18 mths is a tricky age. Personally I think she is way too young for time outs. Throwing toys and being rough...unless dangerous...is really okay, isn't it? I would really pick your battles at this point. For your sanity too, but also, being rough isn't actually naughty, its a personality type. Stealing toys from other toddlers...totally normal and not something she is even capable of learning not to do. She may be more bold than other toddlers you are around and maybe don't notice it from other toddlers, but NO toddler that young has any concept of sharing. It is also hard for you, being pregnant, so I think easing up on your expectations will make a happier mom, therefore, a happier toddler. She may need to just have wide open spaces where she can just run, be herself, with less restrictions.

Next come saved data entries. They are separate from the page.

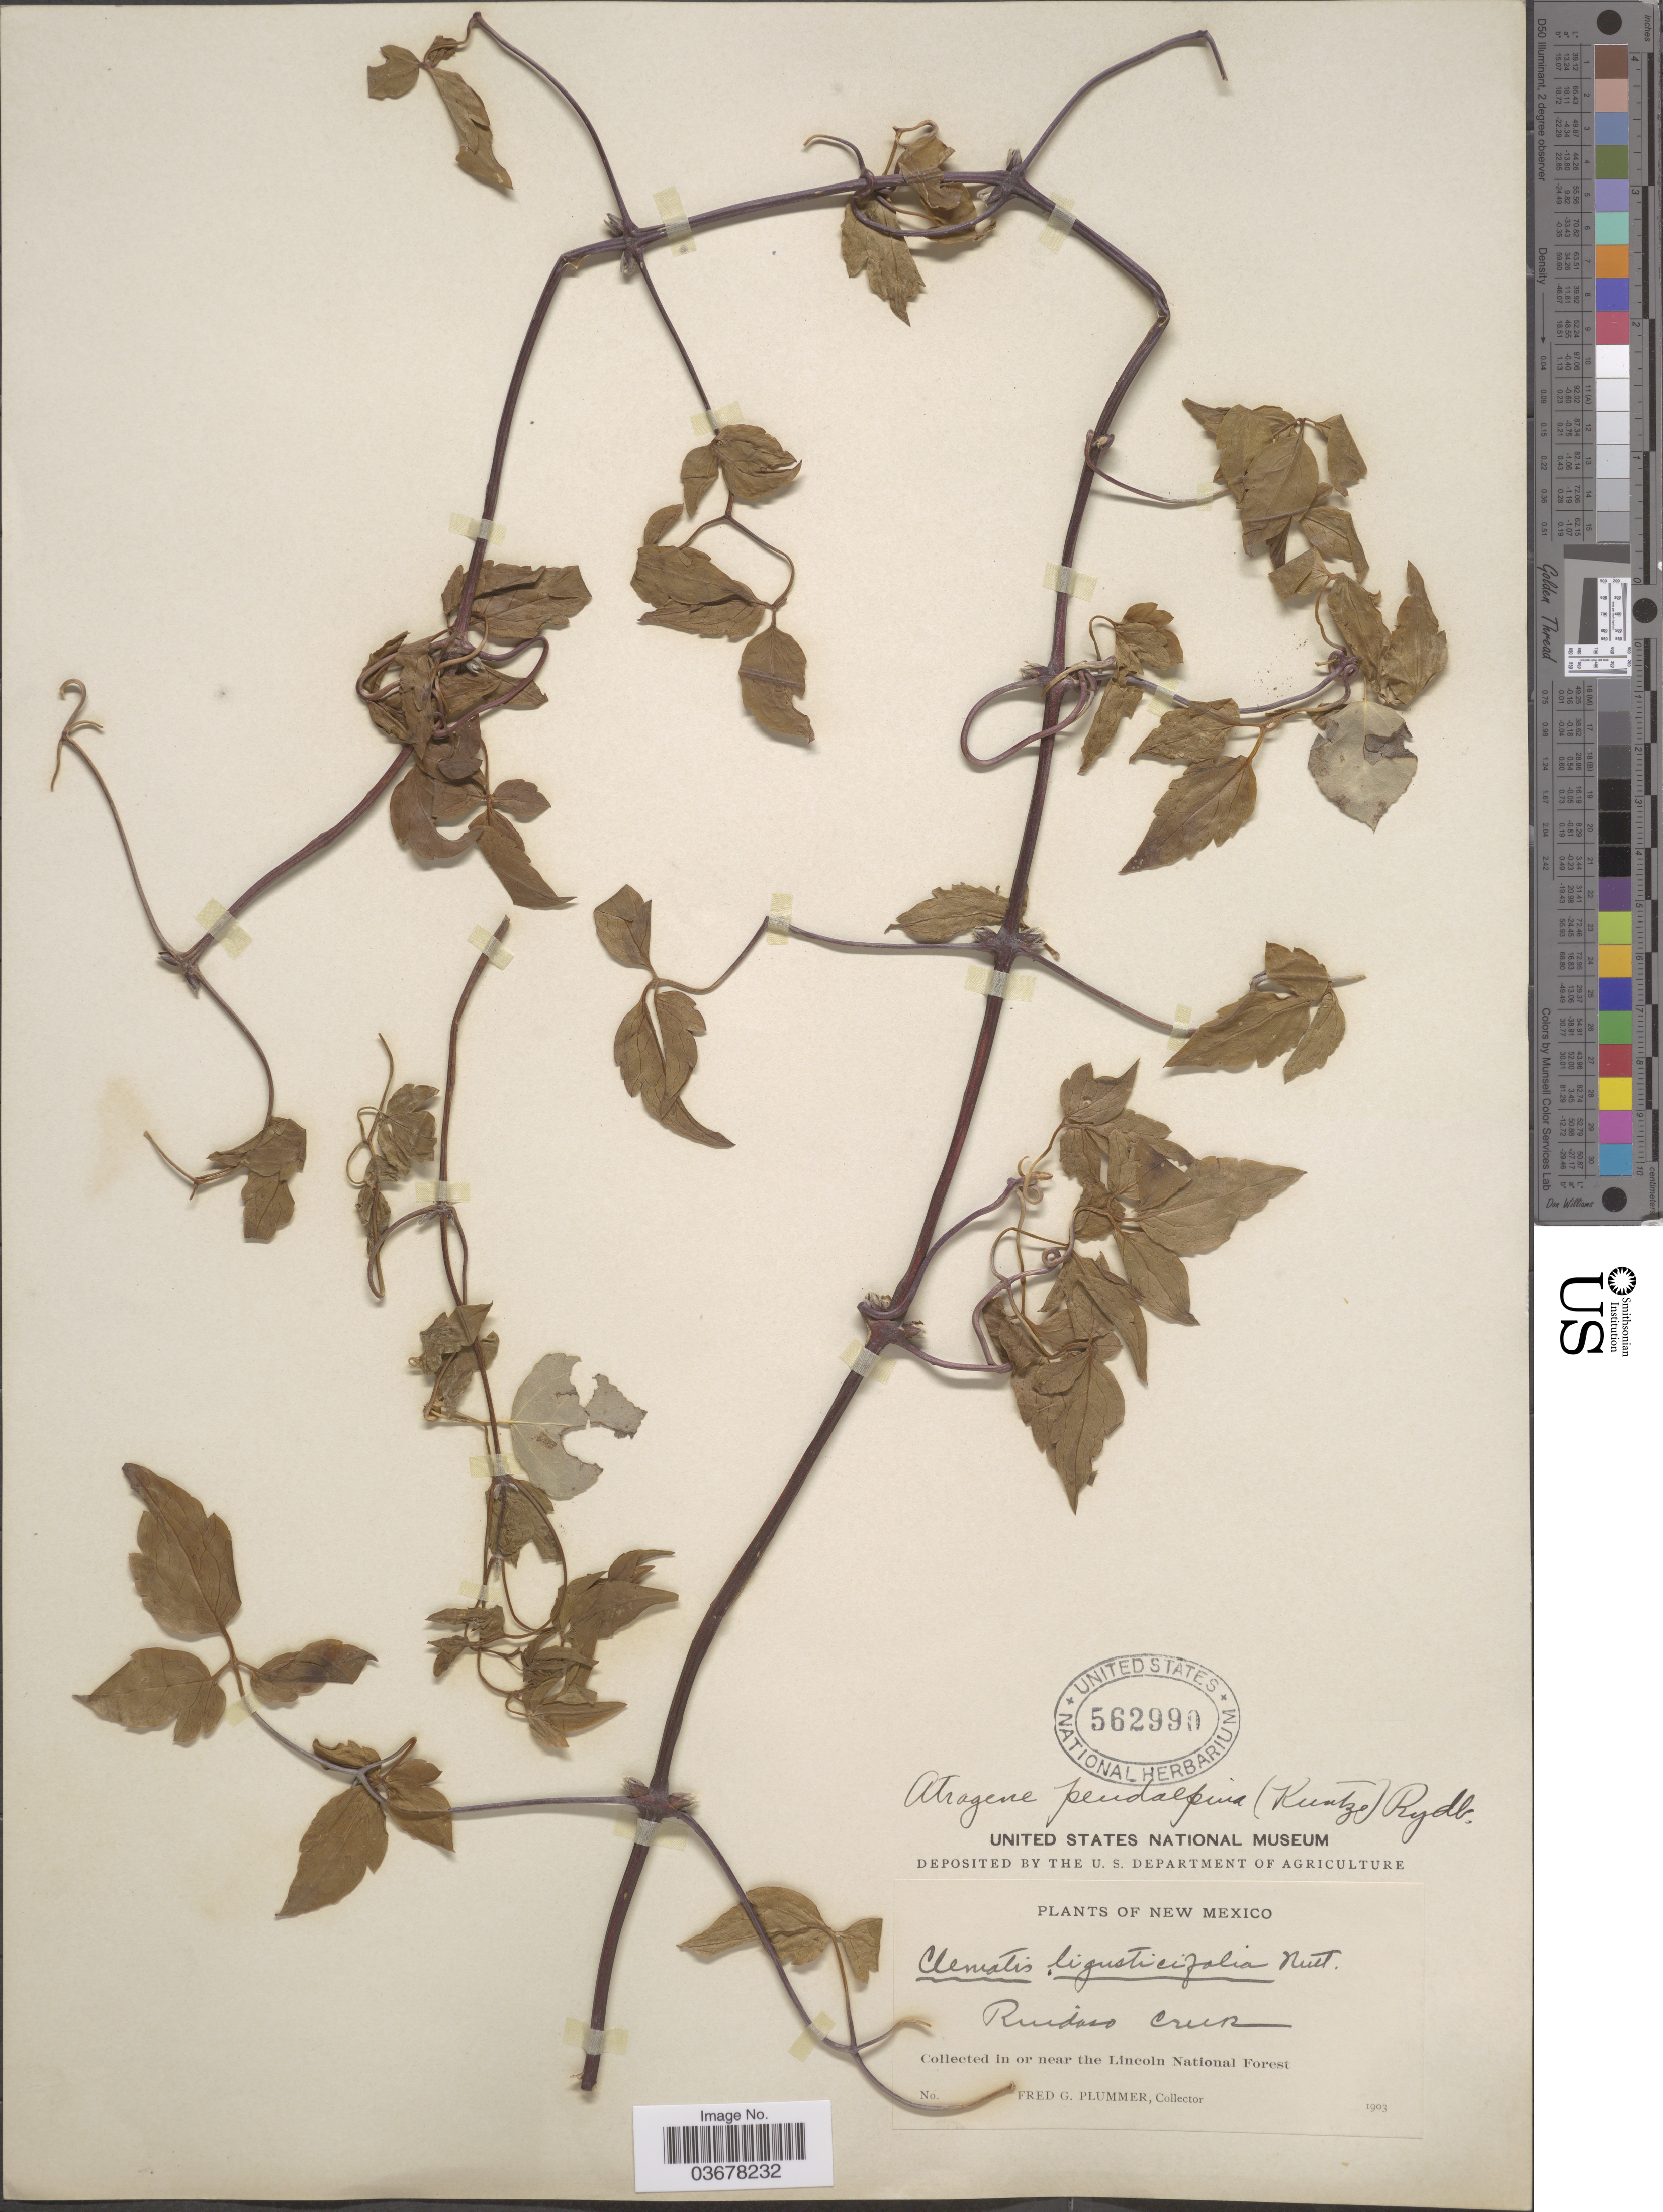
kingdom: Plantae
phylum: Tracheophyta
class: Magnoliopsida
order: Ranunculales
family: Ranunculaceae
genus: Clematis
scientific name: Clematis columbiana var. columbiana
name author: (Nutt.) Torr. & A. Gray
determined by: Strong, M. T., (US), Smithsonian Institution - National Museum of Natural History (UNITED STATES)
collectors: F. Plummer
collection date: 1903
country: United States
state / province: New Mexico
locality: Ruidoso Creek. In or near the Lincoln National Forest.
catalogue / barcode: US 562990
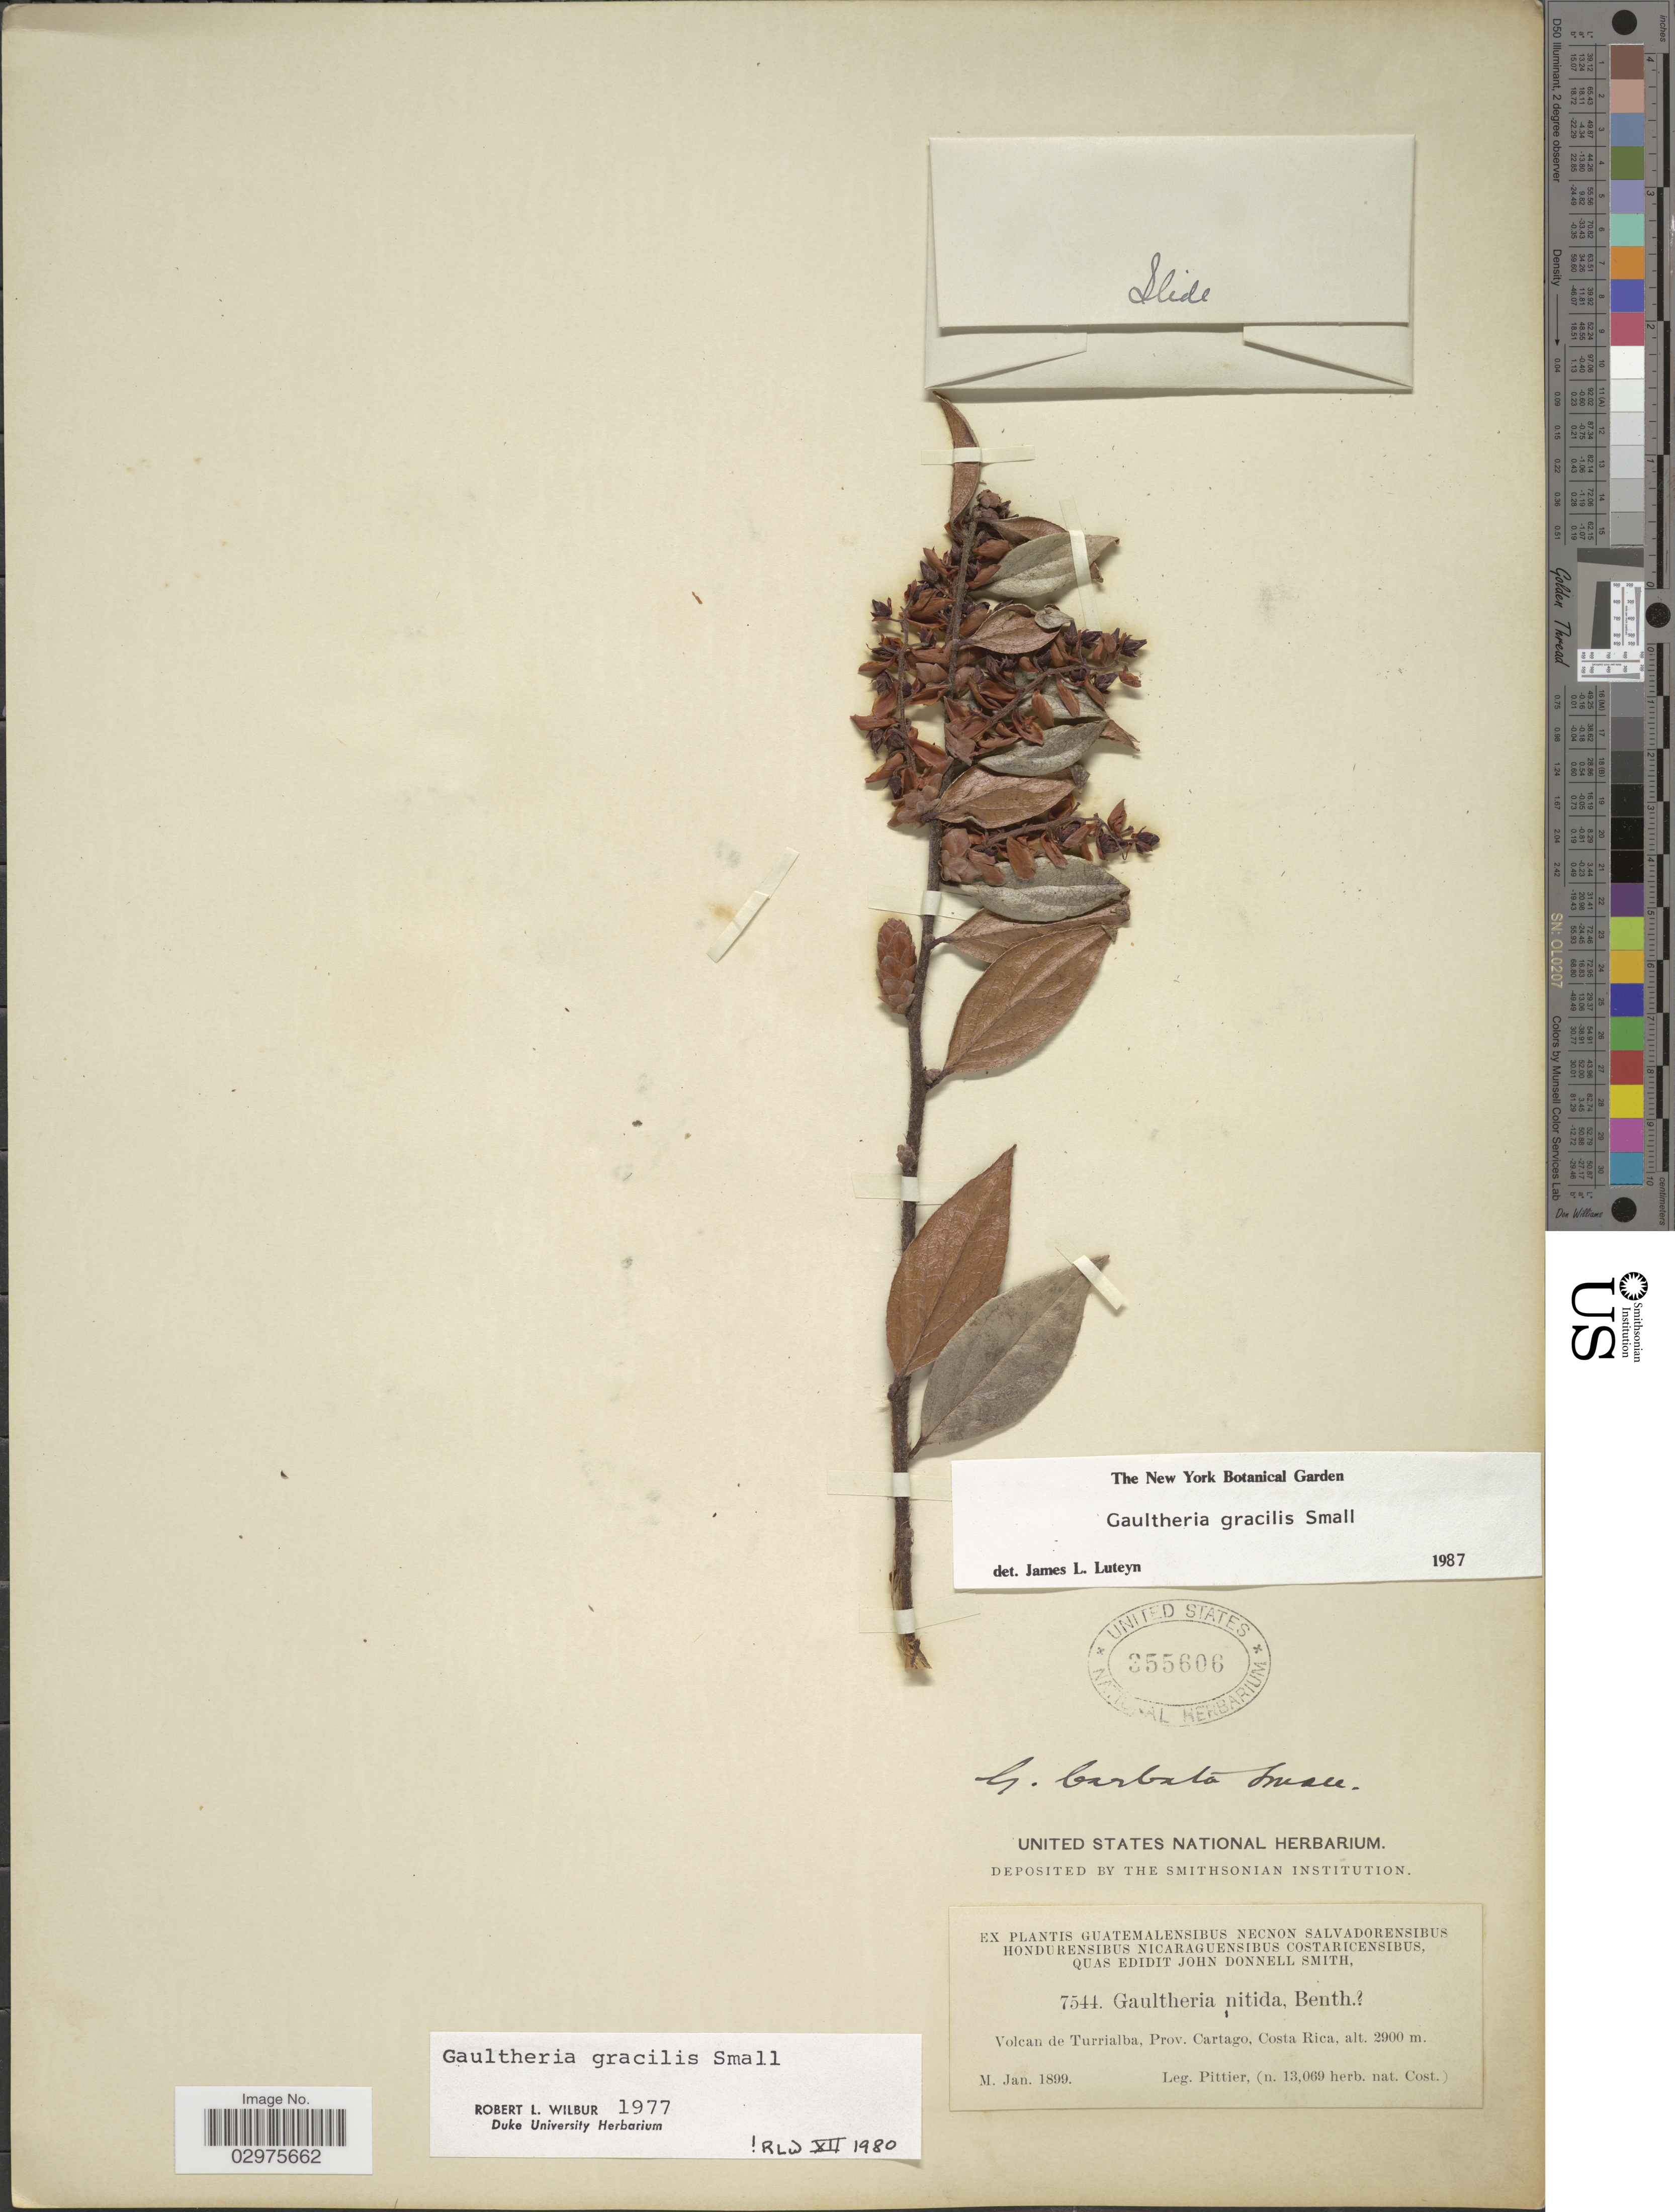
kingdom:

As for shopping...yup...toddlers worst nightmare, therefore, yours too. Leave the toddler home for necessary shops....order your groceries if you have to.


----------



## Sal85uk

:hugs:

It really does get better, I found 18 months the hardest age so far and my DD is 3 in April. It will be a phase and she will soon work everything out, it is mostly frustration at this stage, keep going, you are doing great.


----------



## CertainTurton

Its true this is a tricky age but I also think its important to see it from her side too. Toddlers pick upon so much more than we think, she is very aware that you are pregnant and tgat things have/are going to change. She will be feeling insecure and scared, I expect a lot of the behavior is trying to get positive attention from you (yes we know thats the wrong way but she doesn't) so doing a timeout is not a good solution as its exacerbating the problem, hence why it isnt working. 
Like a pp said sometimes aknowledging the behaviour and calmly talking through the emotions can really help diffuse things. Also I agree, try to avoid shopping experiences and involve her when you have to e.g holding the list or putting the item in the trolley. Does she get much chance just to run around and go mad? Maybe at the park? It may help diffuse some of her frustration. I can really recommend toddlercalm book by Sarah ockwell smith.
:hugs:


----------



## obsessed

Yes 18 months was a horrible age. We went abroad on holiday and it was a nightmare. Wanted everything but when offered threw it all back at you, screaming till she got fed, no concept of waiting and refusing to sleep/ stand up/ eat/ sit etc etc. Stick with it by 22-24 months she was like a different child and now at 2 years 9 months she's never really had her terrible twos x


----------



## Mummy May

I'm kind of the opposite to this, my daughter was always good. Lovely, polite and kind, until just before she was 3 - she now does everything you have mentioned and honestly its awful. I've started telling her off in a calm voice, not sure if it helps really but when I do shout she knows she's done something very naughty. Its an awful feeling to think you cant cope with your own child though xx


----------



## whistle

CertainTurton said:


> Its true this is a tricky age but I also think its important to see it from her side too. Toddlers pick upon so much more than we think, she is very aware that you are pregnant and tgat things have/are going to change. She will be feeling insecure and scared, I expect a lot of the behavior is trying to get positive attention from you (yes we know thats the wrong way but she doesn't) so doing a timeout is not a good solution as its exacerbating the problem, hence why it isnt working.
> Like a pp said sometimes aknowledging the behaviour and calmly talking through the emotions can really help diffuse things. Also I agree, try to avoid shopping experiences and involve her when you have to e.g holding the list or putting the item in the trolley. Does she get much chance just to run around and go mad? Maybe at the park? It may help diffuse some of her frustration. I can really recommend toddlercalm book by Sarah ockwell smith.
> :hugs:

Thanks for mentioning that book - I'm going to read it as time out has really stopped working for us.


----------